On the other hand, what you assert as the definition of a compact set is, in fact, a theorem which can be proved under certain hypotheses. For example, in real analysis you have the Heine-Borel Theorem, which states that in $\mathbb{R}^n$, a set is compact if and only if it is closed and bounded. If you are taking a course in real analysis, you might see this given as the definition of compactness in order to avoid topological or sequential technicalities, however it is important to note that this is not a definition which works in all metric spaces. Indeed, Rudin almost certainly gives this exercise in order to demostrate the importance of the completeness of $\mathbb{R}$ for analysis.
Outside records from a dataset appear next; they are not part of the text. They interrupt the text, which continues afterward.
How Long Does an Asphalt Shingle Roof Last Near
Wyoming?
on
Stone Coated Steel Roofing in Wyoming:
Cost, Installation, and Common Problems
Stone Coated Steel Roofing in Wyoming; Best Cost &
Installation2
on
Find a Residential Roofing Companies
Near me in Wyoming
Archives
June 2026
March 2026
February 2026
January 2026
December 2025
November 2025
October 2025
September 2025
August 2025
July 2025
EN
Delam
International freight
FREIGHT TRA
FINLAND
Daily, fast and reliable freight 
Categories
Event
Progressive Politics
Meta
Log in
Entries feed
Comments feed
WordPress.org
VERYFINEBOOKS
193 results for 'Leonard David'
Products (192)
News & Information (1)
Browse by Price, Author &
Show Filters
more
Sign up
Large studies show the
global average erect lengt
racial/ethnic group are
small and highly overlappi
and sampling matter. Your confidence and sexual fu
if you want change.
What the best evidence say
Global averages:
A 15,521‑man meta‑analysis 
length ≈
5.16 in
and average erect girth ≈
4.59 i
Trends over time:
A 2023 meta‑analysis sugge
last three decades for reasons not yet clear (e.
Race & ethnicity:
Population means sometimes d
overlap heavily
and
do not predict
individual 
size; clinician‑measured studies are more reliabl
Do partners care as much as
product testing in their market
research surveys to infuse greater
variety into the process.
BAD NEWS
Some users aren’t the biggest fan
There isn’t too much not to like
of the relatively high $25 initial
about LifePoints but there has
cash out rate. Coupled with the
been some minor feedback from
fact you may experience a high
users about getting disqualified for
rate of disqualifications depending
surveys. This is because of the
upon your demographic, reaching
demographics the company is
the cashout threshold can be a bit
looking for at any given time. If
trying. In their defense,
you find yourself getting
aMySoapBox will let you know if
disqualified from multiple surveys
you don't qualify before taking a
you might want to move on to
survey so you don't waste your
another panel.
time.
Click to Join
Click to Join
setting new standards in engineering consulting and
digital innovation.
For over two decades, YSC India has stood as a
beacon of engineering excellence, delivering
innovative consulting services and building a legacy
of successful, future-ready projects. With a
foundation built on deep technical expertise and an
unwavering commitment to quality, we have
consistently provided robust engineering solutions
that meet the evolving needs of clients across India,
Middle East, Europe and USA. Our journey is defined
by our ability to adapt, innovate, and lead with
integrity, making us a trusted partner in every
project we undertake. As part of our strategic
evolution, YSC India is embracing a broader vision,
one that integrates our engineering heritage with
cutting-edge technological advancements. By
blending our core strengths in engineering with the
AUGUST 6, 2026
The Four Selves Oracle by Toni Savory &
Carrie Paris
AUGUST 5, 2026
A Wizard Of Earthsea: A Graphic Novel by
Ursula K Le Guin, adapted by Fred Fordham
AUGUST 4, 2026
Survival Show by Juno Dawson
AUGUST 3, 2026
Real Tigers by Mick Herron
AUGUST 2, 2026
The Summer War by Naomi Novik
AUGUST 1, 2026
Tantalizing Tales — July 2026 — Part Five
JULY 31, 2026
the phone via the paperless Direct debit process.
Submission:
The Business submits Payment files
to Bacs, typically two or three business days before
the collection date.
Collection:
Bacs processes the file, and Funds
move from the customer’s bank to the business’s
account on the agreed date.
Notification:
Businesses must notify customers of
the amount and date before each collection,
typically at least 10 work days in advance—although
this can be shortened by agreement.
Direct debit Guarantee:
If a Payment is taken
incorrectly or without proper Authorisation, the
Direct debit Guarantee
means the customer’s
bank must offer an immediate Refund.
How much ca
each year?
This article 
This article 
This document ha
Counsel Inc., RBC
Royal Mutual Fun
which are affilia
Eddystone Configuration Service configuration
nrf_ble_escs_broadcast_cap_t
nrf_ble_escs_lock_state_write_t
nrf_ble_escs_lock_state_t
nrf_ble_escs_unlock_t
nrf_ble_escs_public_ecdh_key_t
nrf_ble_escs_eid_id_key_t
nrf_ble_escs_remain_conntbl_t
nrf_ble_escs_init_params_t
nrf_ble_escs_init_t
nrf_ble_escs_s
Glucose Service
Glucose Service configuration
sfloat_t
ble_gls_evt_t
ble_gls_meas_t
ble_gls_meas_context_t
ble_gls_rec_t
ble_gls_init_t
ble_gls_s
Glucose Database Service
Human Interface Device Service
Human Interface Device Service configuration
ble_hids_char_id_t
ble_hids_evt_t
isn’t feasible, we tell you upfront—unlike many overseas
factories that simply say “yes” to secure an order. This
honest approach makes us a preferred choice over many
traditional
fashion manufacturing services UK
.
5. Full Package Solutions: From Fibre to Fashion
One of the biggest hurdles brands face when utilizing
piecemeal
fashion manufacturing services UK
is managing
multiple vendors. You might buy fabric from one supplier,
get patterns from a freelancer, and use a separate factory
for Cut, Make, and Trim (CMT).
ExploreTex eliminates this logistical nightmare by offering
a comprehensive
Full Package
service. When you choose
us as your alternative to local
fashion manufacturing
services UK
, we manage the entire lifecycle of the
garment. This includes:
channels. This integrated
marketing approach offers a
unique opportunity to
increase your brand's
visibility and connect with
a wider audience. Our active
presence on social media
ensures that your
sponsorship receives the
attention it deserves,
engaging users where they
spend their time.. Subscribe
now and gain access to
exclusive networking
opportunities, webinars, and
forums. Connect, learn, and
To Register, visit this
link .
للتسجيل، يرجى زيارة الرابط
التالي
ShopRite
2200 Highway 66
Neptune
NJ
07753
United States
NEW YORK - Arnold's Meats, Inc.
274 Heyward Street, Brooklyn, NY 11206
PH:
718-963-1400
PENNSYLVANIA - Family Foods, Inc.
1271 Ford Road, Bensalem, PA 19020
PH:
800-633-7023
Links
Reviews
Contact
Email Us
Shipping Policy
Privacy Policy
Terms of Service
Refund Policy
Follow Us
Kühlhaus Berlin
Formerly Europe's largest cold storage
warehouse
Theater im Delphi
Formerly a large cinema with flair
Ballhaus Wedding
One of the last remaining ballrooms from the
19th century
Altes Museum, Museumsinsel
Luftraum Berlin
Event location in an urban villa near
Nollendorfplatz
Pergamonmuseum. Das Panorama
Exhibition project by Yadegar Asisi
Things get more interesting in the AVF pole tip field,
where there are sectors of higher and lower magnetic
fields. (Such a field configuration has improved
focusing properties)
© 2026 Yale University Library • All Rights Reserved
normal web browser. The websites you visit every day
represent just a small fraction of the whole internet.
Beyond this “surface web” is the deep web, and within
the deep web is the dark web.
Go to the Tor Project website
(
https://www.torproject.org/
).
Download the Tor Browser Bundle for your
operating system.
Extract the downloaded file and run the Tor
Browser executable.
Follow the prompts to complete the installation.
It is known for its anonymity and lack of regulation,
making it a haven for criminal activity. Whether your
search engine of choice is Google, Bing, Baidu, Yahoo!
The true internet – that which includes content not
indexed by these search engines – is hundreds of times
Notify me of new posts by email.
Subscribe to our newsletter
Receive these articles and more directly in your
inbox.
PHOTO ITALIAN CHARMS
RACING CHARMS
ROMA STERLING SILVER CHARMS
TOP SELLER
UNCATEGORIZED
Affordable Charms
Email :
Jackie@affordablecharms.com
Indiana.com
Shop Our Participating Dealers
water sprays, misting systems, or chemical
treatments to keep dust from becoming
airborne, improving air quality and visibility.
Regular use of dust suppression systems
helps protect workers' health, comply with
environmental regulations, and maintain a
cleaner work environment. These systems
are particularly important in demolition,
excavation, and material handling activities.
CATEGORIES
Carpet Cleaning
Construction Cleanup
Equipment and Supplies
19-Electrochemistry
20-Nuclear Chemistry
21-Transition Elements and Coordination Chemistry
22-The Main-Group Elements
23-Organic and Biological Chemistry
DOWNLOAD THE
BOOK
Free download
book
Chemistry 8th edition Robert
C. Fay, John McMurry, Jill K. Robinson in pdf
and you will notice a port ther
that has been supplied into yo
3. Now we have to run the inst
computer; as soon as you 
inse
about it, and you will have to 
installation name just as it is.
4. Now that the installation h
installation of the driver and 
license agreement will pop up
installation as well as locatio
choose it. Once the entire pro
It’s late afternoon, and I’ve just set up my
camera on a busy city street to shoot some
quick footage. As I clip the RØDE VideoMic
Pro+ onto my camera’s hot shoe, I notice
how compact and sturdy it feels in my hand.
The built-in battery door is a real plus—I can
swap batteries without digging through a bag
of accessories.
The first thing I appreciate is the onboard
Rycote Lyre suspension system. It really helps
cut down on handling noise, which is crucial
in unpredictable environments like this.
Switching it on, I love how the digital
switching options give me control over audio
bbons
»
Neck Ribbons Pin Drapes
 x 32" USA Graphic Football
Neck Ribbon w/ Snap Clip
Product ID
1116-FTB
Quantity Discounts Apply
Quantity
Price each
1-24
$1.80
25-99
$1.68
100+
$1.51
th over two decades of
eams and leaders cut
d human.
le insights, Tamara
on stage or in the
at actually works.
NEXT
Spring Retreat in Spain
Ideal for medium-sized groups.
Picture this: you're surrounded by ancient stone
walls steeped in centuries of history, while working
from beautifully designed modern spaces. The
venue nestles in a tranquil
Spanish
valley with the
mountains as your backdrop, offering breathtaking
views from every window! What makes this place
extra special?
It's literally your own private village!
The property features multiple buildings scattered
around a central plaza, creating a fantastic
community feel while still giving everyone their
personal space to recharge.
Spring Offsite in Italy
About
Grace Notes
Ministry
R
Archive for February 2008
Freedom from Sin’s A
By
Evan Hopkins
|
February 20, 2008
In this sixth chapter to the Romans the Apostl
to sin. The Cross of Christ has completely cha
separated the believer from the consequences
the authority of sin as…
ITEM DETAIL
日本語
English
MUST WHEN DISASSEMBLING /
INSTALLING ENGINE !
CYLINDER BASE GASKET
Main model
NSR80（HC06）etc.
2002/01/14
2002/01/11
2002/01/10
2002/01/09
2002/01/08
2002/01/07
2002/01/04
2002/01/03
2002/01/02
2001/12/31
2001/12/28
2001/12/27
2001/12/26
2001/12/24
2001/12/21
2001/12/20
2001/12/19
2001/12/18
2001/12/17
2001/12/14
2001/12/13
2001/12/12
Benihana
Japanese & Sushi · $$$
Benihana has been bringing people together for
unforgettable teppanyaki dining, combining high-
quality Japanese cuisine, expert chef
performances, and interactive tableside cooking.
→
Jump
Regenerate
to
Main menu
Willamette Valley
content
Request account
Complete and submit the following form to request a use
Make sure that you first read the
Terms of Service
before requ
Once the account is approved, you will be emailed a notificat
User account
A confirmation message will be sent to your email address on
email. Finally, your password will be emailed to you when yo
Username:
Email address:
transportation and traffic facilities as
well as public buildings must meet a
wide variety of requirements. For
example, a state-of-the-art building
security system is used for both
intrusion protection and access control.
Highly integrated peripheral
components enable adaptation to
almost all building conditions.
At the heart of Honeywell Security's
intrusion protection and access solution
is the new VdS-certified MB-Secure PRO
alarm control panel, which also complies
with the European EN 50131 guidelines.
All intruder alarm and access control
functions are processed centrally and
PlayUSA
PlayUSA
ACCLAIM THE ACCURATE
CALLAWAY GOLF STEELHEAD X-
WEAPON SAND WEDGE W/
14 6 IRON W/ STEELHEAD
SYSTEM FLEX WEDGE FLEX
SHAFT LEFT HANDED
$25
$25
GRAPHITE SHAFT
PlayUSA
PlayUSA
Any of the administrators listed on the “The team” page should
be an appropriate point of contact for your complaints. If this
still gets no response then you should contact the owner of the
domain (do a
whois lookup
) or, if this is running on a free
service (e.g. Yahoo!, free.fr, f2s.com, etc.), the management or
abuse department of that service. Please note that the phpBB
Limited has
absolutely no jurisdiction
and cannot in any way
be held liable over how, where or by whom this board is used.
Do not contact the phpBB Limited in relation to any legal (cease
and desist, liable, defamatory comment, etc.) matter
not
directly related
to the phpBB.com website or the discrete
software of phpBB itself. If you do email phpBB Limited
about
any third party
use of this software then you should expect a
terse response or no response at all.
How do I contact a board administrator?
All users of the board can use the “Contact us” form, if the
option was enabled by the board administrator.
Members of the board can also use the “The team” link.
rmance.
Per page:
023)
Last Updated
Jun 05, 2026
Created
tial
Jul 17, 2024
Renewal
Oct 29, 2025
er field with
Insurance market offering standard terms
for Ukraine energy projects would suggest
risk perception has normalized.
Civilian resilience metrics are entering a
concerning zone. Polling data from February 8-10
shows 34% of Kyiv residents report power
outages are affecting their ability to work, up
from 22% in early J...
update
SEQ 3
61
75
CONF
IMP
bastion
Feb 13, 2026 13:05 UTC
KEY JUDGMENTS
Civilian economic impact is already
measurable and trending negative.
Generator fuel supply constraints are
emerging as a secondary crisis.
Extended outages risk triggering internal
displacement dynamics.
More generally, the Heine-Borel Theorem gives us a way of describing some of the things that can go wrong. A metric space is said to have the Heine-Borel Property if every closed, bounded set is compact. Incomplete metric spaces fail to have the Heine-Borel property–essentially, if you can find a Cauchy sequence which fails to converge, then you can cover that sequence with balls in such a way that no finite subcover exists. There are also more interesting examples–for example, the Hilbert space of square integrable functions over $\mathbb{R}$ fails to have the Heine-Borel Property, despite being a complete metric space.
Open and closed are not opposites. I don't remember how deep Rudin goes into the topology of $\mathbb{R}$, but a standard approach in real analysis classes is, essentially, as follows:
A set $U$ in a metric space $(X,d)$ is said to be open if for every $x \in U$ there exists some $r > 0$ such that $B(x,r) \subseteq U$, where $$ B(x,r) = \{ y \in X : d(x,y) < r \} $$ denotes the open ball of radius $r$ centered at $x$. That is, by choosing a radius small enough, we can find a ball entirely contained in $U$ which contains $x$.
A set $K \subseteq (X,d)$ is closed if its complement $K^\complement = X \setminus K$ is open.
It may look like these are complete opposites, but they aren't quite. For example, the sets $\emptyset$ and $\mathbb{R}$ are both open and closed subsets of $\mathbb{R}$ (Exercise: convince yourself that this is true). Such sets are sometimes called "clopen" sets.
More generally, in a discrete metric space, all sets are clopen. To see this, recall that the discrete metric is given by $$ d(x,y) = \begin{cases} 0 & \text{if $x=y$, and} \\ 1 & \text{otherwise.} \end{cases} $$ But then $B(x,1/2) = \{ x \}$, which implies that if $x \in A$ for any set $A$, then $B(x,1/2) \subseteq A$. Thus every set $A$ is open. But if every set is open, then $A^\complement$ is also open, which means that $(A^\complement)^\complement = A$ is closed. Therefore $A$ is clopen.
In short, contrary to your intuition, "closed" does not imply "not open". That is, a subset of $\mathbb{Q}$ can be open, even if it is closed. There is a video out there called "Hitler Learns Topology" which may be moderately enlightening and, hopefully, more than moderately entertaining.